Wraith shot us a sickening smile. He stepped across the small room like he had all the time in the world and stopped by the round table. I braced against the wall behind me and mushed myself to my feet. My head swam, and without the wall to steady me, I wouldn't have been able to stand. If this was going to be it, then I was going to go out like Hawk: steel in hand, and fighting like hell.

Wraith looked over the collection of trinkets Mouse had spread across the table. He pocketed a small charm that looked like a griffon emblazoned on a miniature shield, and then hefted a bronze amulet. It looked like a metal sunrise peeking over a horizon line. He touched one of the rays of the sunrise. "Sharp enough," he said. "But it'll be messy."

The chorus of the damned laughed. "Enjoy it, Wraith. I want to see them suffer."

Everything moved in slow motion. I tried to lift the axe in my hand, but it was too heavy. The sound of my heart pounding in my ears was getting further and further away with every beat.

Wraith lifted the sunrise symbol and brought it down hard.

Mouse slammed into my, tackling me to the ground and taking the sharpened seal to the back. We landed in a tangled heap.

"Sorry, Snip," said Mouse. He was pale and pain was written all over his over.

I looked past him, and saw someone coming through the door behind Wraith. Their hair was long and trailed out behind them in smooth, raven waves. Their dark eyes burned with rage, and they held a short sword in their right hand. I had heard stories of the Northern Guardian spirits before, avenging angels who haunted the battlefield and ferried the worthy into the afterlife. This must be one of them.

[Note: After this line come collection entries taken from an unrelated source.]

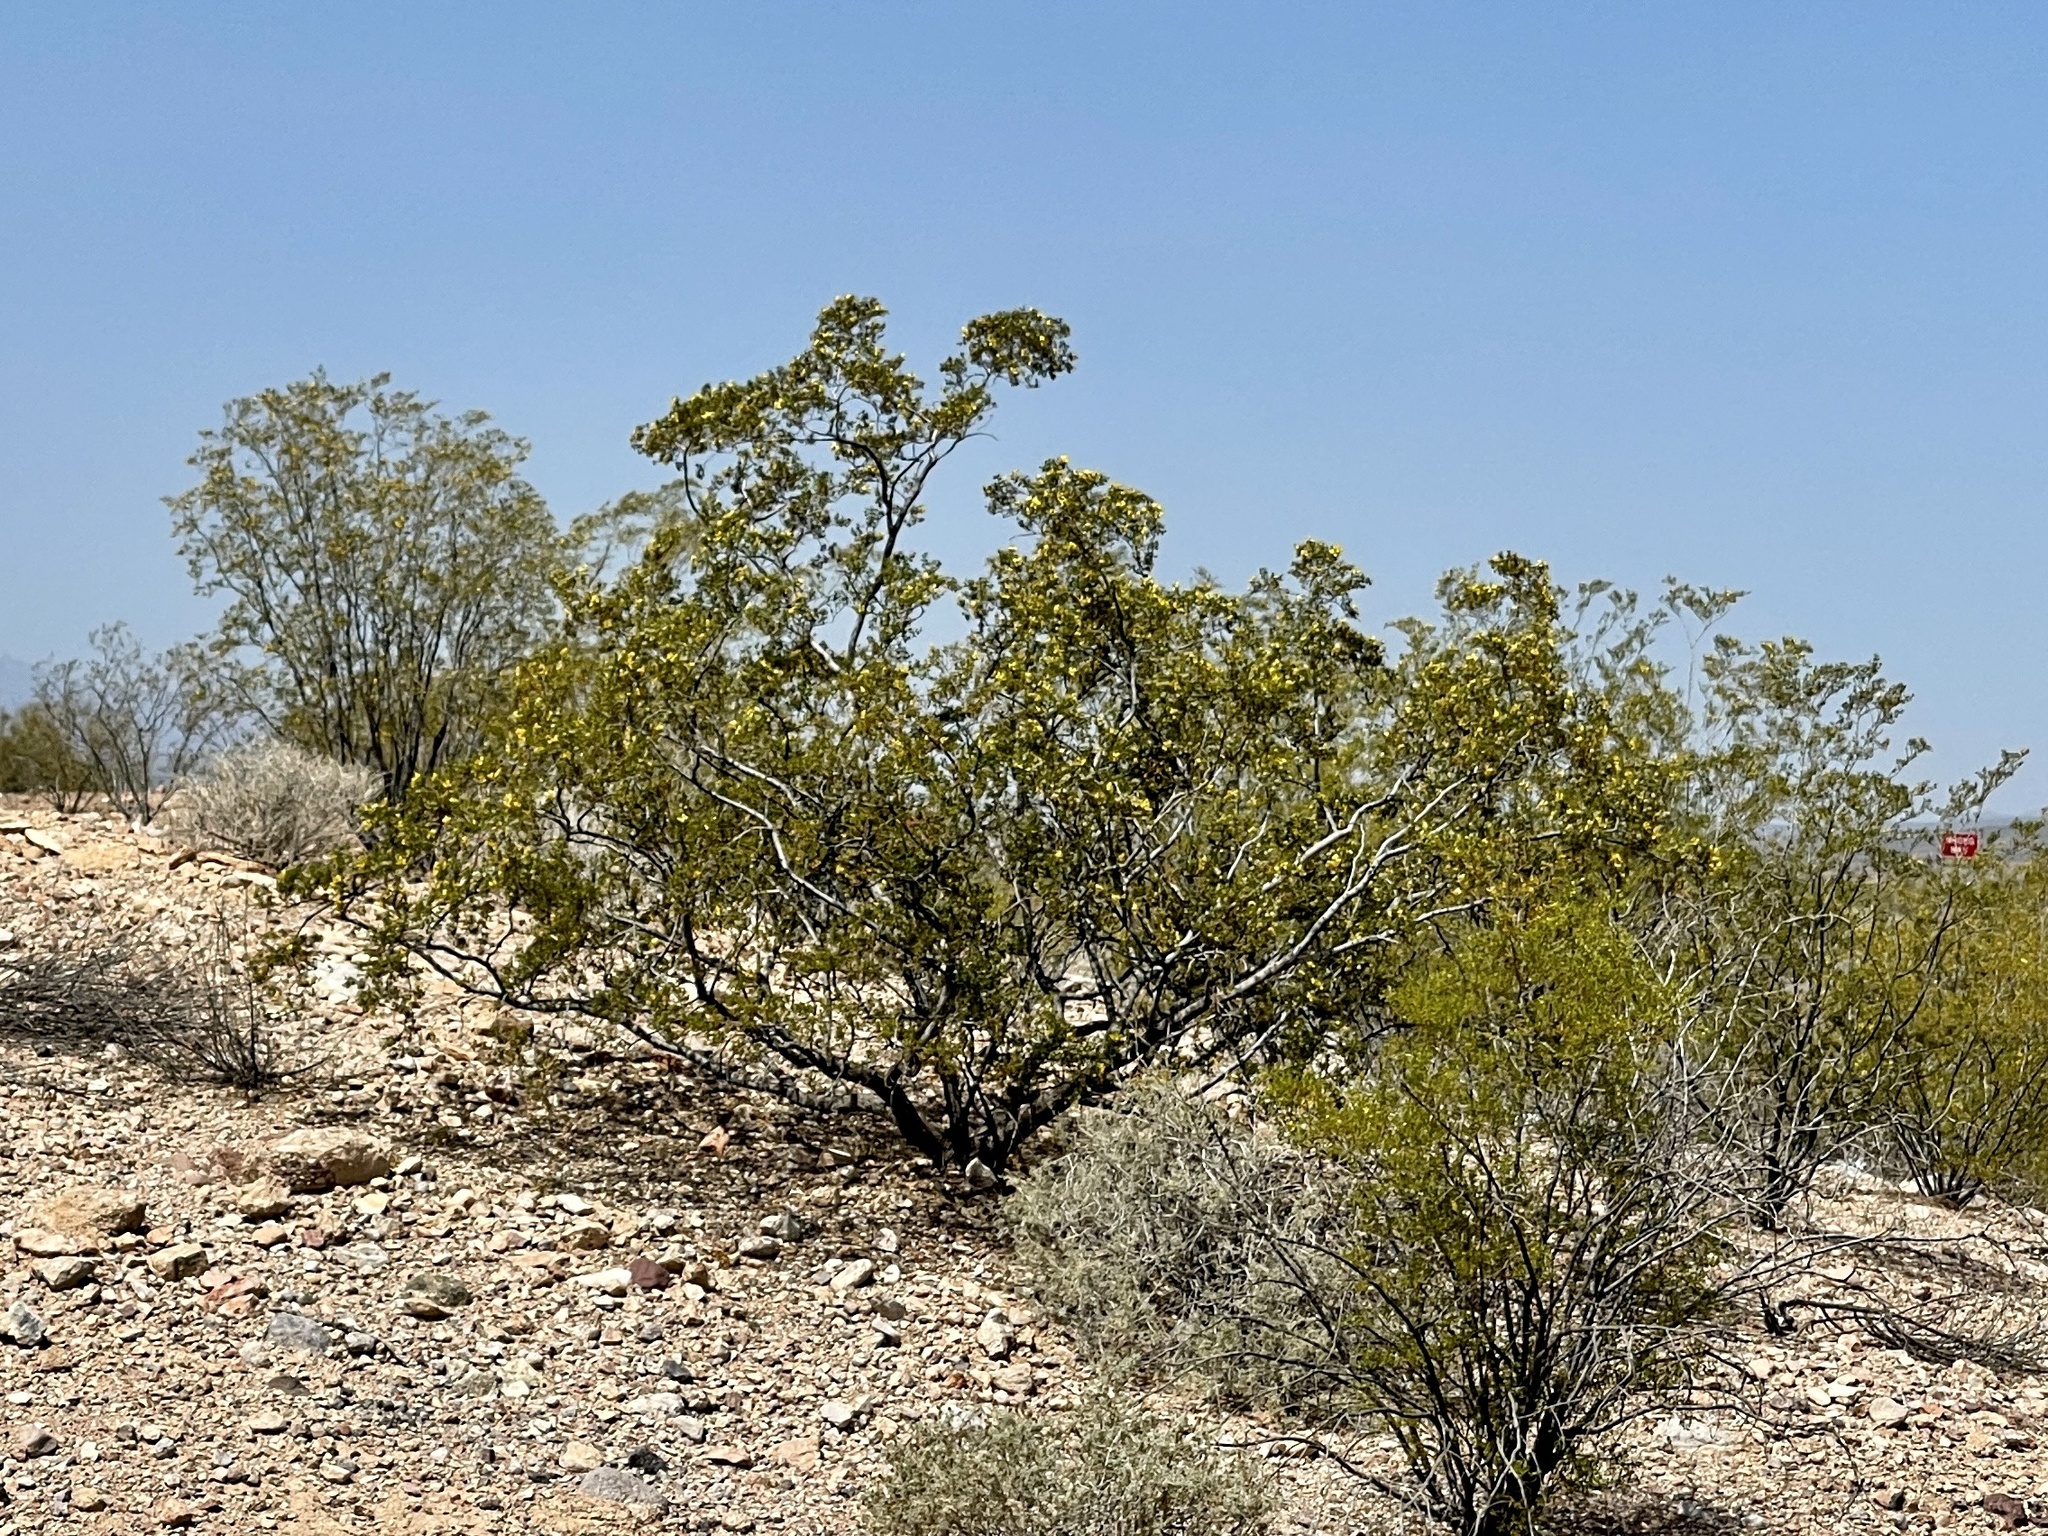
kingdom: Plantae
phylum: Tracheophyta
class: Magnoliopsida
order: Zygophyllales
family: Zygophyllaceae
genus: Larrea
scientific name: Larrea tridentata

"It's okay, Mouse," I said. "An angel is here to take us away."

The Angel struck out faster than anything I had ever seen before. A silver flash and Wraith's arm landed at his feet. The Warlock couldn't seem to process what had happened. He blinked down in shock at the severed limb. The Angel didn't let up. They smashed a fist into Wraith's jaw, spinning him around, and then rammed the sword through his guts, sinking it to the hilt.

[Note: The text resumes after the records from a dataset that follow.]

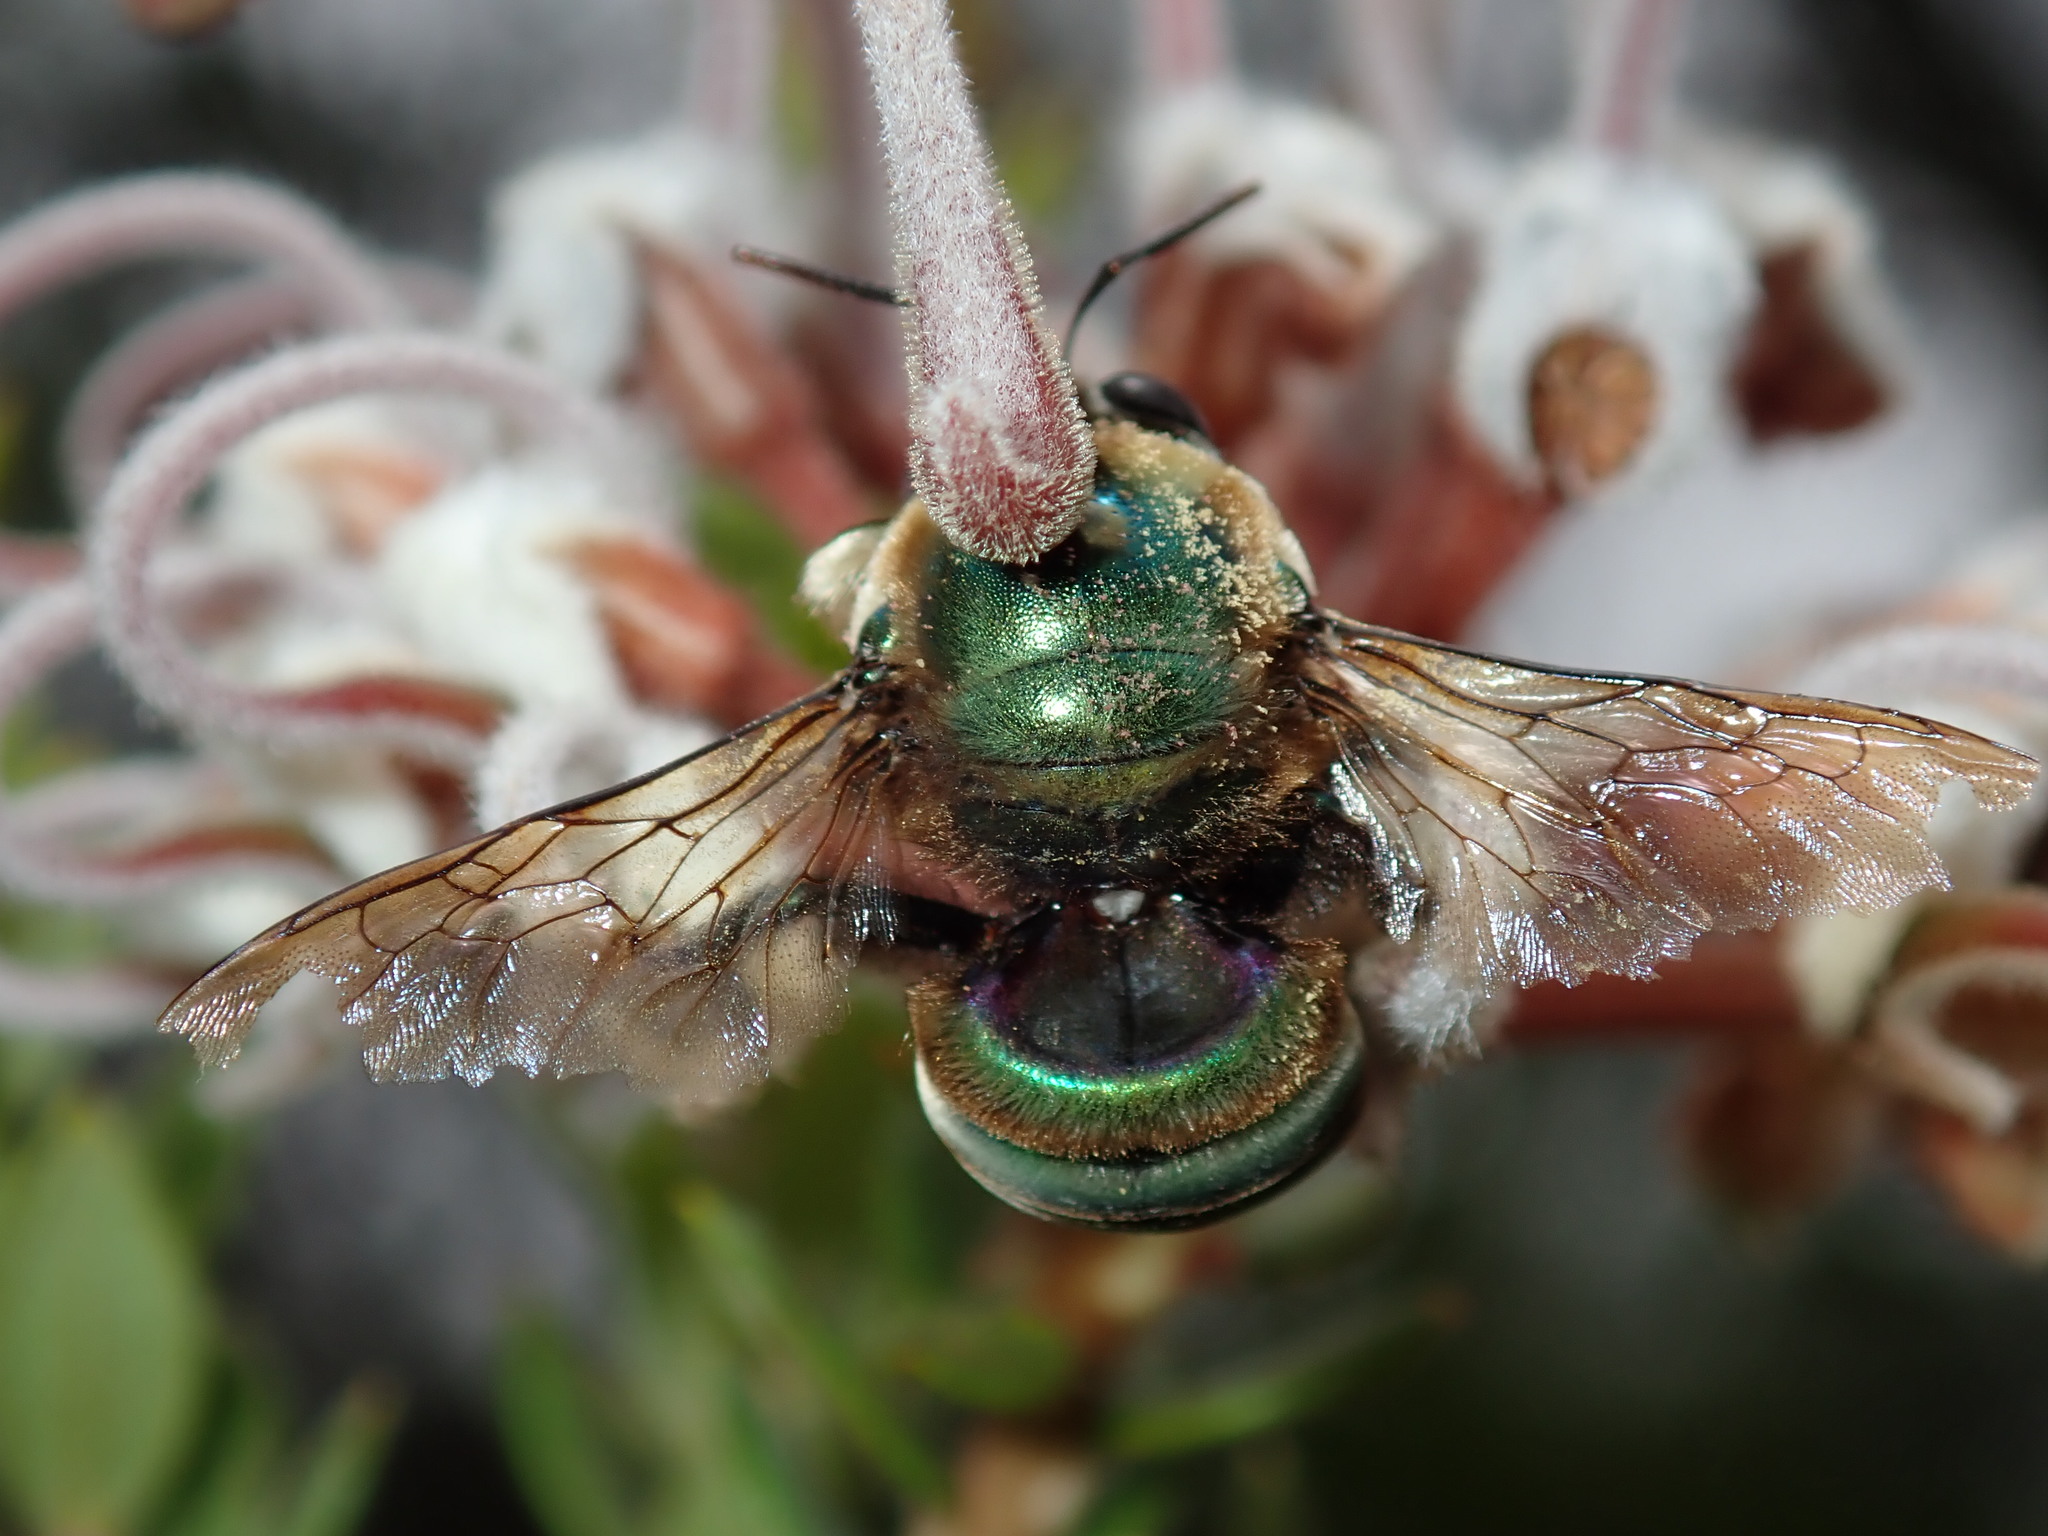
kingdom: Animalia
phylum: Arthropoda
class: Insecta
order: Hymenoptera
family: Apidae
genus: Xylocopa
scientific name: Xylocopa bombylans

Mouse rolled off of me with a groan and stared up at the angel. "Snip," he said. "That's no angel. That's Quin."

"Gods damned right it is," said Quin. The warrior bent and threw Mouse over their shoulder, before grabbing me by the collar and dragging me out of the secret chamber. They carried the two of us through the armoury and out to the stables where they lifted both of us into the back of the cart and then climbed into the drivers seat.

Quin yelled to the horses and we left Tower Four behind in a cloud of dust.

"Quin," said Mouse. "She's losing a lot of blood."

I put both hands over the gash in my thigh. "Fine," I said. "I'll be fine." The world around me, heaved and spun, and the darkness closed in, sinking me into the black.